Published November 2016
In the global chemical industry, the manufacturing of thousands of chemical products can be divided into eight major value chains:
- C1 chemicals based on syngas, including methanol and ammonia-derived chemicals
- C2 chemicals based on ethylene
- C3 chemical based on propylene
- C4 based chemicals, including butadiene and isobutylene
- Benzene-based chemicals
- Toluene-based chemicals
- Xylene-based chemicals
- Chlor-alkali–based chemicals
Each value chain can start from one or more basic feedstocks, such as natural gas (including natural gas liquids, or NGLs), crude oil (through naphtha), coal, salt (for the chlor-alkali industry), and biomass. Major chemical value chains are illustrated in the introduction.
To produce a downstream chemical—taking polypropylene from the C3 value chain, for example—a producer can start from propylene purchased from the market or choose to integrate with propylene production from different feedstocks, such as naphtha (through steam cracking), propane (by dehydrogenation), or methanol (through methanol-to-propylene processes). Methanol, in turn, can be produced by natural gas reforming or coal gasification. A polypropylene producer is constantly facing the question whether it is better to operate a stand-alone or an integrated plant. If the latter, then which basic feedstock should be chosen? The answers depend on the comparative economics (production costs and capital investment costs) of a stone-alone versus an integrated plant to different basic feedstocks.

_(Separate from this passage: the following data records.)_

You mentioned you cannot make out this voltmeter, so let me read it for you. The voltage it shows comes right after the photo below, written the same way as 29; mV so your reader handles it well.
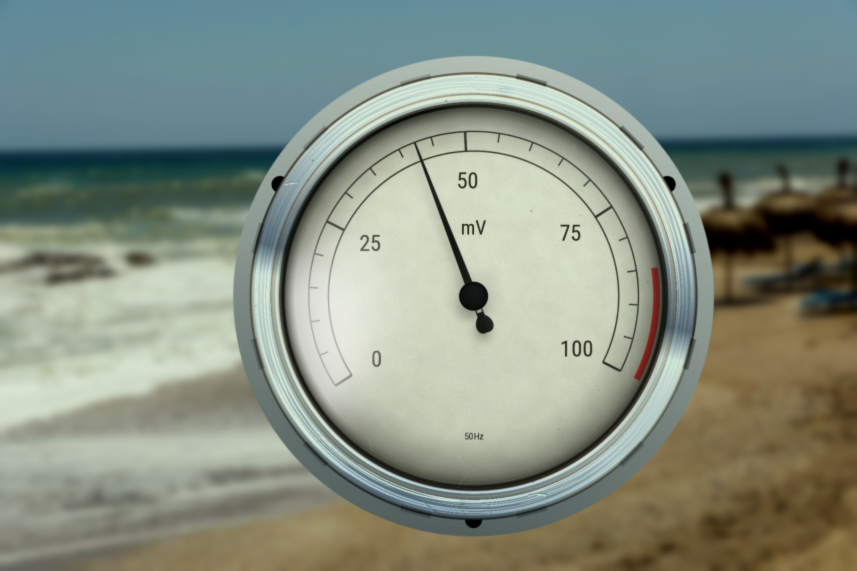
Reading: 42.5; mV
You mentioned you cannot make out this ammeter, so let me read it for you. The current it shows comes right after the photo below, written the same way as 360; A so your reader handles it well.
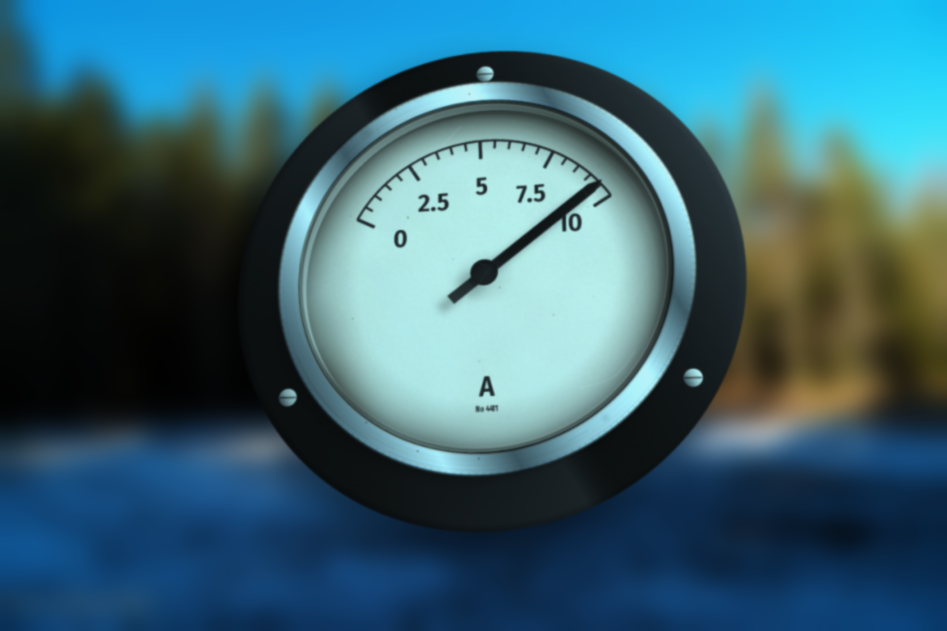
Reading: 9.5; A
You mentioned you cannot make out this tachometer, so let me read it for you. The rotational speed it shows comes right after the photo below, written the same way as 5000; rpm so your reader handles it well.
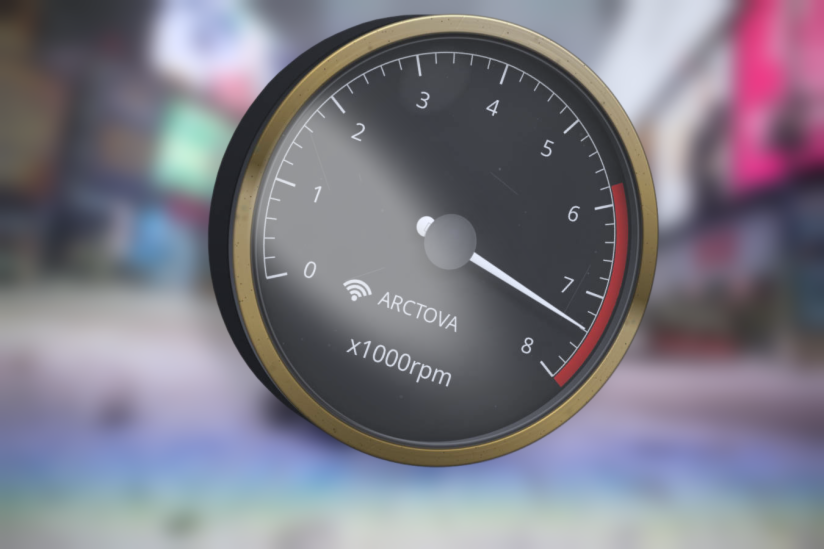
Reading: 7400; rpm
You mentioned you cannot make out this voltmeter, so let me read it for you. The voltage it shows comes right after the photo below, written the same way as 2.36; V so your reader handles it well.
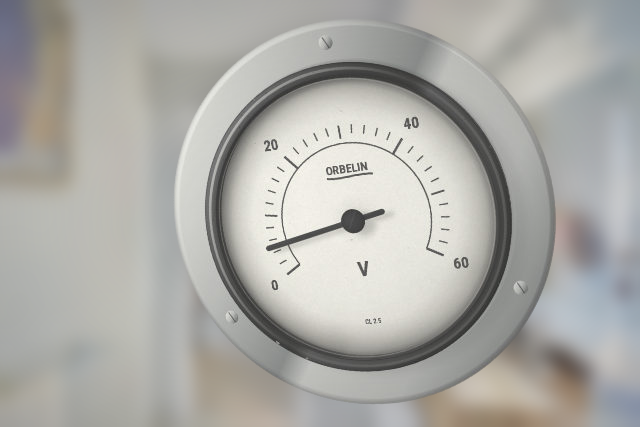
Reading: 5; V
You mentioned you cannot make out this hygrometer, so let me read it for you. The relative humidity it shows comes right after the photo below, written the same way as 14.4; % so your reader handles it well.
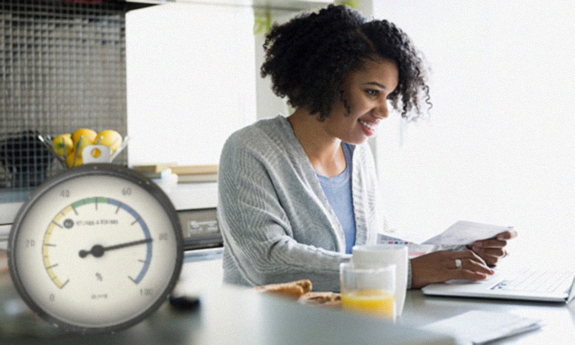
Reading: 80; %
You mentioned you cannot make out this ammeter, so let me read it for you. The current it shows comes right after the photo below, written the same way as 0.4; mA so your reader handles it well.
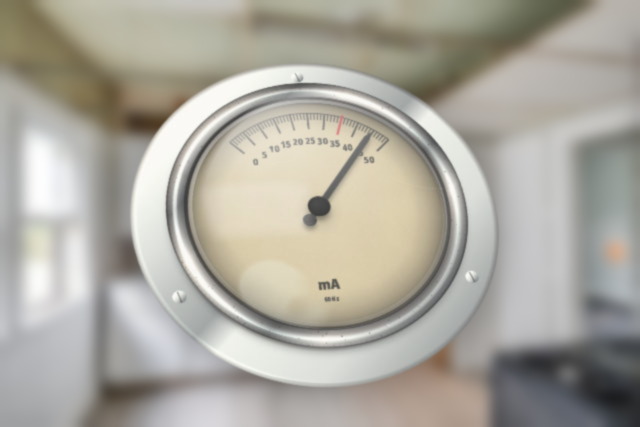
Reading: 45; mA
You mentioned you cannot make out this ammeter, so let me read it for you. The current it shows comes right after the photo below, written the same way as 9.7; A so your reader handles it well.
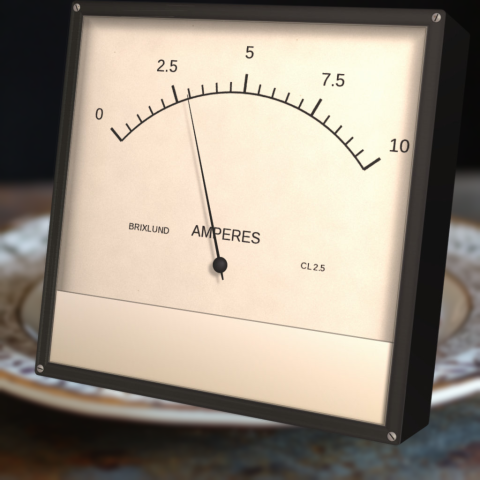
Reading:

Traditionally, the Process Economics Program (PEP) analyzes production economics based on a stand-alone plant by comparing competing processes. At this time, the PEP database contains the production economics of about 1,600 processes. In this review, we start to develop a methodology to connect production economics of individual processes along the value chain. This methodology provides a foundation for developing value chain production economics for a wide range of downstream chemicals in the next several years.
To establish this methodology, we chose two examples—the production of polypropylene (PP) back-integrated to coal, and low-density polyethylene (LDPE) back-integrated to ethane. The production economics of the intergrated PP and LDPE plants are compared with a respective stand-alone plant based on second quarter 2016 (PEP Cost Index = 1089) feedstock, raw material, and utility prices. We further impart the price history of the feedstocks, raw materials, and utilities to present the effect of price fluctuation on the comprative economics of integrated plants versus a stand-alone plant in an iPEP™ Spectra data module.